What is being asked:
All of the data below should be repeated exactly. Pictures should not be included.
··· Dataset section
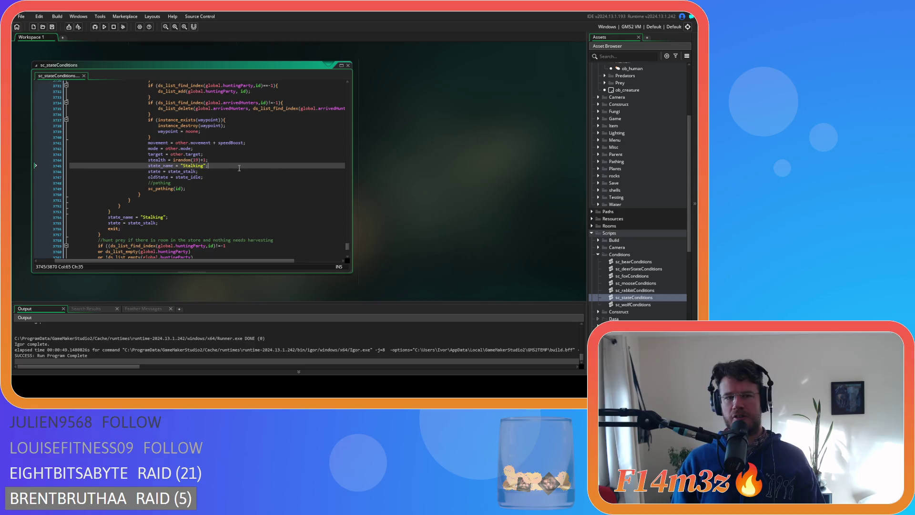
pyautogui.click(247, 184)
pyautogui.click(247, 171)
pyautogui.click(253, 160)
······
Answer for this exercise:
pyautogui.click(247, 184)
pyautogui.click(247, 171)
pyautogui.click(253, 160)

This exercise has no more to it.